──────── DATA FOR THE TASK ────────

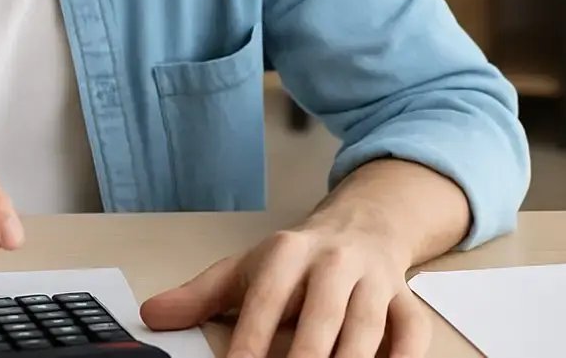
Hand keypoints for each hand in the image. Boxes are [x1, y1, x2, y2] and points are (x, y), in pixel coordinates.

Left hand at [140, 216, 429, 357]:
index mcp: (288, 253)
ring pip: (366, 329)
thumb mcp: (246, 268)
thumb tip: (152, 315)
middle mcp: (334, 264)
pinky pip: (412, 334)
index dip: (250, 342)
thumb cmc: (298, 260)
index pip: (265, 301)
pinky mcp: (407, 302)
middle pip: (319, 319)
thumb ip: (199, 296)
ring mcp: (374, 282)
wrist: (364, 224)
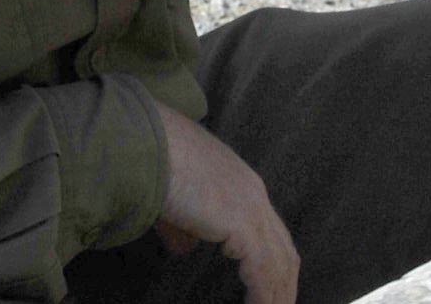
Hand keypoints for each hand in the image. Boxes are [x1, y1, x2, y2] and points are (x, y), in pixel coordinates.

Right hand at [154, 101, 298, 303]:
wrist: (144, 143)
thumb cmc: (151, 165)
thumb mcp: (171, 201)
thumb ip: (183, 226)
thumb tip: (184, 248)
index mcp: (241, 185)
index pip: (270, 232)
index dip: (274, 264)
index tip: (272, 290)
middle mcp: (254, 194)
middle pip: (284, 249)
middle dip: (285, 284)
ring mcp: (251, 206)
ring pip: (280, 262)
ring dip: (279, 295)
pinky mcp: (242, 222)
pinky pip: (264, 270)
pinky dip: (266, 296)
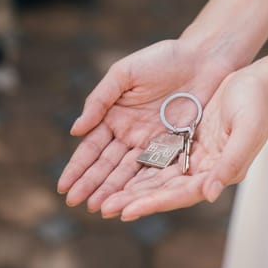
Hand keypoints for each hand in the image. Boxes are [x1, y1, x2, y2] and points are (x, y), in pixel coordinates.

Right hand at [57, 39, 233, 210]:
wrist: (203, 58)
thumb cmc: (163, 59)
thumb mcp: (125, 74)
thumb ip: (100, 100)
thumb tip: (75, 131)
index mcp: (115, 116)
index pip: (92, 147)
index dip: (78, 167)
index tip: (64, 187)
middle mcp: (132, 133)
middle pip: (109, 164)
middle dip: (92, 184)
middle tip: (77, 203)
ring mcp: (154, 142)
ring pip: (131, 171)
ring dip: (115, 190)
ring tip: (100, 208)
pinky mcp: (177, 146)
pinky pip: (158, 169)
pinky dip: (145, 185)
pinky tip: (133, 200)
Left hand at [99, 71, 267, 220]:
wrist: (255, 82)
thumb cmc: (256, 105)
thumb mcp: (248, 131)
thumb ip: (231, 163)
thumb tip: (208, 194)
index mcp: (220, 171)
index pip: (183, 193)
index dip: (155, 202)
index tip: (127, 211)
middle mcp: (204, 169)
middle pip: (164, 189)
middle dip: (133, 199)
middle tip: (103, 208)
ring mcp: (192, 155)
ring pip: (156, 175)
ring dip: (129, 186)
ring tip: (101, 196)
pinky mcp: (183, 140)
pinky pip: (155, 155)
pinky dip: (136, 164)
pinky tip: (116, 169)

────────

TASK DESCRIPTION:
Each line above is to be repeated exactly as written; no picture is carried over.

ANSWER TO THE EXERCISE:
Hand keypoints for each hand in the image. Boxes are [x1, y1, x2, y2] and points are (x, y), in pixel coordinates.

Left hand at [140, 216, 429, 357]:
index mcp: (288, 253)
ring pip: (366, 329)
thumb mcp: (246, 268)
thumb tip: (152, 315)
middle mcp: (334, 264)
pinky pip: (412, 334)
index dip: (250, 342)
thumb cmc: (298, 260)
index pip: (265, 301)
pinky mcp: (407, 302)
middle pip: (319, 319)
thumb ip: (199, 296)
ring mcp: (374, 282)
wrist: (364, 224)
Hand keypoints for each hand in the image. Boxes are [x1, y1, x2, y2] and points are (x, y), in pixel coordinates.

Right hand at [154, 101, 298, 303]:
wrist: (144, 143)
thumb cmc: (151, 165)
thumb mcp: (171, 201)
thumb ip: (183, 226)
thumb tip: (184, 248)
index mcp: (241, 185)
index pip: (270, 232)
index dip: (274, 264)
index tip: (272, 290)
middle mcp: (254, 194)
middle pip: (284, 249)
middle dip: (285, 284)
ring mcp: (251, 206)
ring pip: (280, 262)
ring dip: (279, 295)
pinky mcp: (242, 222)
pinky pip: (264, 270)
pinky dip: (266, 296)
Hand keypoints for each hand in the image. Boxes are [x1, y1, x2, y2] and points are (x, y), in pixel coordinates.

Right hand at [57, 39, 233, 210]:
wrist: (203, 58)
thumb cmc: (163, 59)
thumb mcp: (125, 74)
thumb ip: (100, 100)
thumb tip: (75, 131)
index mcp: (115, 116)
index pip: (92, 147)
index dip: (78, 167)
index tip: (64, 187)
middle mcp: (132, 133)
middle pip: (109, 164)
middle dip: (92, 184)
middle tip: (77, 203)
ring mcp: (154, 142)
ring pip: (131, 171)
ring dip: (115, 190)
ring tip: (100, 208)
pinky mcp: (177, 146)
pinky pip: (158, 169)
pinky dip: (145, 185)
pinky tip: (133, 200)
Left hand at [99, 71, 267, 220]:
wrist: (255, 82)
thumb cmc: (256, 105)
thumb mcp: (248, 131)
thumb ip: (231, 163)
thumb tip: (208, 194)
index mcp: (220, 171)
index pip: (183, 193)
index dip: (155, 202)
index tip: (127, 211)
middle mcp: (204, 169)
middle pip: (164, 189)
middle dip: (133, 199)
middle tip: (103, 208)
ring mcp: (192, 155)
ring pip: (156, 175)
ring dip: (129, 186)
ring tip: (101, 196)
pinky mcp: (183, 140)
pinky pip: (155, 155)
pinky dip: (136, 164)
pinky tip: (116, 169)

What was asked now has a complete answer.